SIMON: What's grabbing the reins of control?
General SCALES: Well, what it means is to make...
SIMON: One assumes if they could grab the reigns of control they would have done it months before now.
General SCALES: It comes down to the competency of the Army and the police force. They have the numbers now, and they have the infrastructure in place. They've been trained well, I believe, by the U.S. military. But it's time for them to start acting like a national security force. And by grabbing control what I mean is to establish a presence in all of the major cities, particularly in the four contested provinces, and begin to establish a long-term steady state semblance of civil order.
SIMON: Professor Nasr?
Professor NASR: One of the issues that the General raised is actually the point of contention now with the United States. In other words, one of the arguments the Shiites have made is that the best way to strengthen the security forces is essentially to turn the militias into security forces. Ambassador Khalilzad wants the security forces to be divorced from Shiite militias. And that creates a lot of anxiety among the Shiite because so far in their opinion the security forces have worked, particularly in the South, because they have been infiltrated by the militias.

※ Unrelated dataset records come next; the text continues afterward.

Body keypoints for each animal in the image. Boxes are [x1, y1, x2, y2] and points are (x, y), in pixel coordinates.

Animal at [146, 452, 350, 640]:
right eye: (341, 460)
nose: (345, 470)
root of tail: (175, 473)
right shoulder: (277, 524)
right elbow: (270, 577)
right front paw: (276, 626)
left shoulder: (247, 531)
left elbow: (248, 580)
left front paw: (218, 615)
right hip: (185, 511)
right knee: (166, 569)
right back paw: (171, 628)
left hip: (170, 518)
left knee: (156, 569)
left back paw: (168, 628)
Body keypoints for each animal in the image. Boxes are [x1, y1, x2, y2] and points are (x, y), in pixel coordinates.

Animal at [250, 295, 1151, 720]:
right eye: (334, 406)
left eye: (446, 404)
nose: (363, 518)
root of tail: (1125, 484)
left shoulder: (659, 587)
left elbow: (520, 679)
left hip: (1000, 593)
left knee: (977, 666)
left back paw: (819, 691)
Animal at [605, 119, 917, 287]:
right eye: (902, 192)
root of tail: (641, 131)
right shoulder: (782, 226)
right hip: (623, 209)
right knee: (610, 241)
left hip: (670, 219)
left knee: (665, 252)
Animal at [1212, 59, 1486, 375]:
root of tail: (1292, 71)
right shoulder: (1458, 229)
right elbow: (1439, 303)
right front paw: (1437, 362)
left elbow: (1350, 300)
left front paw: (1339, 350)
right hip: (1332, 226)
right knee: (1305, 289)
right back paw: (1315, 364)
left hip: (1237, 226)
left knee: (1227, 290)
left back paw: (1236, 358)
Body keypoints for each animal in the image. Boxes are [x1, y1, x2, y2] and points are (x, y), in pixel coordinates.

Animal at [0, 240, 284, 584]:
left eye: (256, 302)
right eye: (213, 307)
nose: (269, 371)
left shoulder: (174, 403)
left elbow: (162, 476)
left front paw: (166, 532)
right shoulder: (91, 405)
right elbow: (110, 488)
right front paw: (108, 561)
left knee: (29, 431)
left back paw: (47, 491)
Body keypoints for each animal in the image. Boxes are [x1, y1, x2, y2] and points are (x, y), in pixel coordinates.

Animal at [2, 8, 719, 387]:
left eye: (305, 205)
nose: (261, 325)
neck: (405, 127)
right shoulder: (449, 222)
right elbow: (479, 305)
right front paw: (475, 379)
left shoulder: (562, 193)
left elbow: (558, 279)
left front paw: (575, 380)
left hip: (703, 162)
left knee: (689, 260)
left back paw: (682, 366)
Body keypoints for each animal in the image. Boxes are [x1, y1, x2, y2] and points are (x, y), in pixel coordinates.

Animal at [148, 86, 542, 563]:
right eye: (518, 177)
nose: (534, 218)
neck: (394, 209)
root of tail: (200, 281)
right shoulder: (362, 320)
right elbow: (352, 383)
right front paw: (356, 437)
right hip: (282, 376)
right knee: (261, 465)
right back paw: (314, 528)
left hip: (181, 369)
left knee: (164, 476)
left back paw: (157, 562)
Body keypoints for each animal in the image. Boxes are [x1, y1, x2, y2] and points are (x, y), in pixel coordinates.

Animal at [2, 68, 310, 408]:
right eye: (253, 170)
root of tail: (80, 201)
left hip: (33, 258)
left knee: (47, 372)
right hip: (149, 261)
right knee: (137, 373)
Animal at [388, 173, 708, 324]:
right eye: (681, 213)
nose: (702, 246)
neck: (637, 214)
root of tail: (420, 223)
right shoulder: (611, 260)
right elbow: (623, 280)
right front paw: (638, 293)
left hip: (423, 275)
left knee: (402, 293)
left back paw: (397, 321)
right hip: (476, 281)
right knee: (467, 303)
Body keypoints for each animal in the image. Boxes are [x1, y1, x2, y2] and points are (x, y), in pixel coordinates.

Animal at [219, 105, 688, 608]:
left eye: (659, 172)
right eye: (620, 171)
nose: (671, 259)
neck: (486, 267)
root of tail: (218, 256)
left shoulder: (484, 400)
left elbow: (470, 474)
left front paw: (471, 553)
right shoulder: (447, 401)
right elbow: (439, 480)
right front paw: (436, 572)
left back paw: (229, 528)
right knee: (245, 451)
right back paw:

SIMON: President Talabani said at the mosque attack, We are facing a major conspiracy that is targeting Iraqi unity. How does President Talabani in a democracy expand the Sunni base in his government without forcing a lot of Shia to say, Well, what are elections about anyway? Professor Nasr?
Professor NASR: The challenge that faces Talabani and faces the United States is that after what happened in Samarra the situation is sort of somewhat drastically changed in the sense that so far we could afford to focus on pleasing the Sunnis, on bringing them in, the 20% of the population that believes it lost in the change of regime in Iraq.
But now, we're facing a situation where the majority Shia may opt out of the process. What happened in Samarra is not just a blowing up of a mosque. It is a direct attack at the very, very foundations of Shiasm, not only in Iraq, in Iran, in Bahrain, in Saudi Arabia, in Lebanon. This is going for the jugular for the faith, and it has been a massive psychological blow to the Shia on the street, and the fact that Sistani was not able to control the mob from attacking Sunni mosques and killing Sunni clerics should be a sign of warning to us.
SIMON: Thank you both, gentlemen.
General SCALES: Thank you very much, Scott.
Professor NASR: Thank you.
SIMON: Retired major general and military historian Robert Scales and Vali Nasr, professor of Mideast History and the Politics of Islam at the Naval Post Graduate School in Monterey, California.